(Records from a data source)

──────────

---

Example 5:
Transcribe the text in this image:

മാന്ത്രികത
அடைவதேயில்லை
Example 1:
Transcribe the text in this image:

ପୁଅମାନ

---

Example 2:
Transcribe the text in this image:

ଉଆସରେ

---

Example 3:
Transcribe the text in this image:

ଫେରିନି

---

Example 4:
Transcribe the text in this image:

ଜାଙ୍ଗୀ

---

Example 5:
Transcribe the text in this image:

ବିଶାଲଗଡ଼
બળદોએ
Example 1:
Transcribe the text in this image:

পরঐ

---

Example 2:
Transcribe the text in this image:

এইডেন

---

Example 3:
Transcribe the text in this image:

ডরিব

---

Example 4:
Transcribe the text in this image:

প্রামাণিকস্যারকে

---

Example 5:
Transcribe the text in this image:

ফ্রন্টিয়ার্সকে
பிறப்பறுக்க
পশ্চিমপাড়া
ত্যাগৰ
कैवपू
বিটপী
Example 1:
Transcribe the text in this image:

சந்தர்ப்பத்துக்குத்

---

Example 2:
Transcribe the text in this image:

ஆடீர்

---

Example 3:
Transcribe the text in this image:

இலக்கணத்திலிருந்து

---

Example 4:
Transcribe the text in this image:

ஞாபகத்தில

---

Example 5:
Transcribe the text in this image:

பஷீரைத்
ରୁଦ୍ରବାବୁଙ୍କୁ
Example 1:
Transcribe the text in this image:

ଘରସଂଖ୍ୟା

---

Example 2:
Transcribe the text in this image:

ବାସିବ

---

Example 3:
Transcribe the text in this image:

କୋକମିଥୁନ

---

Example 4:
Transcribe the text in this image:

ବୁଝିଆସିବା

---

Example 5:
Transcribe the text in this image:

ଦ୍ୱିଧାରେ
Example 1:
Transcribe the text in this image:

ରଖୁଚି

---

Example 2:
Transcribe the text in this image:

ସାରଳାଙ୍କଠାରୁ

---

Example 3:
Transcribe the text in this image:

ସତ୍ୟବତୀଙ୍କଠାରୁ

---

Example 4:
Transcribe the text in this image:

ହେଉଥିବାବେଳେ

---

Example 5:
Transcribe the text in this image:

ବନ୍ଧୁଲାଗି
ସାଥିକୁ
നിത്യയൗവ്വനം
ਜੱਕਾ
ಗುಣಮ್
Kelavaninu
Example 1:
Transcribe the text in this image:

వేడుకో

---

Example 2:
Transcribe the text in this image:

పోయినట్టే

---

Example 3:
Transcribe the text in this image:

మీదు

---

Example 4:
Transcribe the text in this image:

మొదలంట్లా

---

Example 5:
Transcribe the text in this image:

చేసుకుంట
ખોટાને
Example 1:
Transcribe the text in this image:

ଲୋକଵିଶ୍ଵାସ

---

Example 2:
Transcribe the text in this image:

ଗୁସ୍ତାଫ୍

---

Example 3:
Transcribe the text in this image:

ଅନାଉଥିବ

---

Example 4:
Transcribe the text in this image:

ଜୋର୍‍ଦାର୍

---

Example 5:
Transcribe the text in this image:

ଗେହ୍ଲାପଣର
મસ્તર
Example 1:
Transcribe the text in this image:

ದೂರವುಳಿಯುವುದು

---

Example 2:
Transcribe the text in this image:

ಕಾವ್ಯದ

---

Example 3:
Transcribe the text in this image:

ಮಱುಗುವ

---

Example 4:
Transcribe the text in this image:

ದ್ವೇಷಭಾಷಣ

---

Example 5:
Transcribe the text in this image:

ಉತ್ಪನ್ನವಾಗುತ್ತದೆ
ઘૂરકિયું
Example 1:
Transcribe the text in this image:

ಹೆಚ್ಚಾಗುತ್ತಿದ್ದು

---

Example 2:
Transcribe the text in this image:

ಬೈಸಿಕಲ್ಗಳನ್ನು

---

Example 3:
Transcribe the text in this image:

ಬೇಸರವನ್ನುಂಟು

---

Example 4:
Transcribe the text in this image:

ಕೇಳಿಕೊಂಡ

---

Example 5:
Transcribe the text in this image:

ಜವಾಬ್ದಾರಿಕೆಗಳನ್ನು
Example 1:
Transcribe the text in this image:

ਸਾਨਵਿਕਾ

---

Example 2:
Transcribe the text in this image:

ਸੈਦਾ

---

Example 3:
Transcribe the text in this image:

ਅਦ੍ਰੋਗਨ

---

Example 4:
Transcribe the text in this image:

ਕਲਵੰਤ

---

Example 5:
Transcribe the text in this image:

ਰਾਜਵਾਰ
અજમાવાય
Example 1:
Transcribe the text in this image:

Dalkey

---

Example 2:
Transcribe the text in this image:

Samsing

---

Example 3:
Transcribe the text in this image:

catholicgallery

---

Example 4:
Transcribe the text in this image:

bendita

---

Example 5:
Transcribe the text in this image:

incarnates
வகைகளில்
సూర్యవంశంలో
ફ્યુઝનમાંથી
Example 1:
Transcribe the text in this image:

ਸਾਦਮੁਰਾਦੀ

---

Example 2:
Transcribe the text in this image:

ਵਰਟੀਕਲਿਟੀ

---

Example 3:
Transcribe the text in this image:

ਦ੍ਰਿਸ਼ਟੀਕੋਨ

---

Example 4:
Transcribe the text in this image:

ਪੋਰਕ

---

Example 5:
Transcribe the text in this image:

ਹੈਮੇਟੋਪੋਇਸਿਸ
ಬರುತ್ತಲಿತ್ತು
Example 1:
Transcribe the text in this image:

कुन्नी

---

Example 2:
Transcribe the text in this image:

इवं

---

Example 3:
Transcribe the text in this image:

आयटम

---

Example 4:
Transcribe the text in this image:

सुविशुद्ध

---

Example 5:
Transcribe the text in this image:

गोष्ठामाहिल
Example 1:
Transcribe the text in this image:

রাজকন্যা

──────────

WRITTEN PROBLEM: Copy out every word in the records above character for character.

ANSWER TO THE EXERCISE:
---

Example 5:
Transcribe the text in this image:

മാന്ത്രികത
அடைவதேயில்லை
Example 1:
Transcribe the text in this image:

ପୁଅମାନ

---

Example 2:
Transcribe the text in this image:

ଉଆସରେ

---

Example 3:
Transcribe the text in this image:

ଫେରିନି

---

Example 4:
Transcribe the text in this image:

ଜାଙ୍ଗୀ

---

Example 5:
Transcribe the text in this image:

ବିଶାଲଗଡ଼
બળદોએ
Example 1:
Transcribe the text in this image:

পরঐ

---

Example 2:
Transcribe the text in this image:

এইডেন

---

Example 3:
Transcribe the text in this image:

ডরিব

---

Example 4:
Transcribe the text in this image:

প্রামাণিকস্যারকে

---

Example 5:
Transcribe the text in this image:

ফ্রন্টিয়ার্সকে
பிறப்பறுக்க
পশ্চিমপাড়া
ত্যাগৰ
कैवपू
বিটপী
Example 1:
Transcribe the text in this image:

சந்தர்ப்பத்துக்குத்

---

Example 2:
Transcribe the text in this image:

ஆடீர்

---

Example 3:
Transcribe the text in this image:

இலக்கணத்திலிருந்து

---

Example 4:
Transcribe the text in this image:

ஞாபகத்தில

---

Example 5:
Transcribe the text in this image:

பஷீரைத்
ରୁଦ୍ରବାବୁଙ୍କୁ
Example 1:
Transcribe the text in this image:

ଘରସଂଖ୍ୟା

---

Example 2:
Transcribe the text in this image:

ବାସିବ

---

Example 3:
Transcribe the text in this image:

କୋକମିଥୁନ

---

Example 4:
Transcribe the text in this image:

ବୁଝିଆସିବା

---

Example 5:
Transcribe the text in this image:

ଦ୍ୱିଧାରେ
Example 1:
Transcribe the text in this image:

ରଖୁଚି

---

Example 2:
Transcribe the text in this image:

ସାରଳାଙ୍କଠାରୁ

---

Example 3:
Transcribe the text in this image:

ସତ୍ୟବତୀଙ୍କଠାରୁ

---

Example 4:
Transcribe the text in this image:

ହେଉଥିବାବେଳେ

---

Example 5:
Transcribe the text in this image:

ବନ୍ଧୁଲାଗି
ସାଥିକୁ
നിത്യയൗവ്വനം
ਜੱਕਾ
ಗುಣಮ್
Kelavaninu
Example 1:
Transcribe the text in this image:

వేడుకో

---

Example 2:
Transcribe the text in this image:

పోయినట్టే

---

Example 3:
Transcribe the text in this image:

మీదు

---

Example 4:
Transcribe the text in this image:

మొదలంట్లా

---

Example 5:
Transcribe the text in this image:

చేసుకుంట
ખોટાને
Example 1:
Transcribe the text in this image:

ଲୋକଵିଶ୍ଵାସ

---

Example 2:
Transcribe the text in this image:

ଗୁସ୍ତାଫ୍

---

Example 3:
Transcribe the text in this image:

ଅନାଉଥିବ

---

Example 4:
Transcribe the text in this image:

ଜୋର୍‍ଦାର୍

---

Example 5:
Transcribe the text in this image:

ଗେହ୍ଲାପଣର
મસ્તર
Example 1:
Transcribe the text in this image:

ದೂರವುಳಿಯುವುದು

---

Example 2:
Transcribe the text in this image:

ಕಾವ್ಯದ

---

Example 3:
Transcribe the text in this image:

ಮಱುಗುವ

---

Example 4:
Transcribe the text in this image:

ದ್ವೇಷಭಾಷಣ

---

Example 5:
Transcribe the text in this image:

ಉತ್ಪನ್ನವಾಗುತ್ತದೆ
ઘૂરકિયું
Example 1:
Transcribe the text in this image:

ಹೆಚ್ಚಾಗುತ್ತಿದ್ದು

---

Example 2:
Transcribe the text in this image:

ಬೈಸಿಕಲ್ಗಳನ್ನು

---

Example 3:
Transcribe the text in this image:

ಬೇಸರವನ್ನುಂಟು

---

Example 4:
Transcribe the text in this image:

ಕೇಳಿಕೊಂಡ

---

Example 5:
Transcribe the text in this image:

ಜವಾಬ್ದಾರಿಕೆಗಳನ್ನು
Example 1:
Transcribe the text in this image:

ਸਾਨਵਿਕਾ

---

Example 2:
Transcribe the text in this image:

ਸੈਦਾ

---

Example 3:
Transcribe the text in this image:

ਅਦ੍ਰੋਗਨ

---

Example 4:
Transcribe the text in this image:

ਕਲਵੰਤ

---

Example 5:
Transcribe the text in this image:

ਰਾਜਵਾਰ
અજમાવાય
Example 1:
Transcribe the text in this image:

Dalkey

---

Example 2:
Transcribe the text in this image:

Samsing

---

Example 3:
Transcribe the text in this image:

catholicgallery

---

Example 4:
Transcribe the text in this image:

bendita

---

Example 5:
Transcribe the text in this image:

incarnates
வகைகளில்
సూర్యవంశంలో
ફ્યુઝનમાંથી
Example 1:
Transcribe the text in this image:

ਸਾਦਮੁਰਾਦੀ

---

Example 2:
Transcribe the text in this image:

ਵਰਟੀਕਲਿਟੀ

---

Example 3:
Transcribe the text in this image:

ਦ੍ਰਿਸ਼ਟੀਕੋਨ

---

Example 4:
Transcribe the text in this image:

ਪੋਰਕ

---

Example 5:
Transcribe the text in this image:

ਹੈਮੇਟੋਪੋਇਸਿਸ
ಬರುತ್ತಲಿತ್ತು
Example 1:
Transcribe the text in this image:

कुन्नी

---

Example 2:
Transcribe the text in this image:

इवं

---

Example 3:
Transcribe the text in this image:

आयटम

---

Example 4:
Transcribe the text in this image:

सुविशुद्ध

---

Example 5:
Transcribe the text in this image:

गोष्ठामाहिल
Example 1:
Transcribe the text in this image:

রাজকন্যা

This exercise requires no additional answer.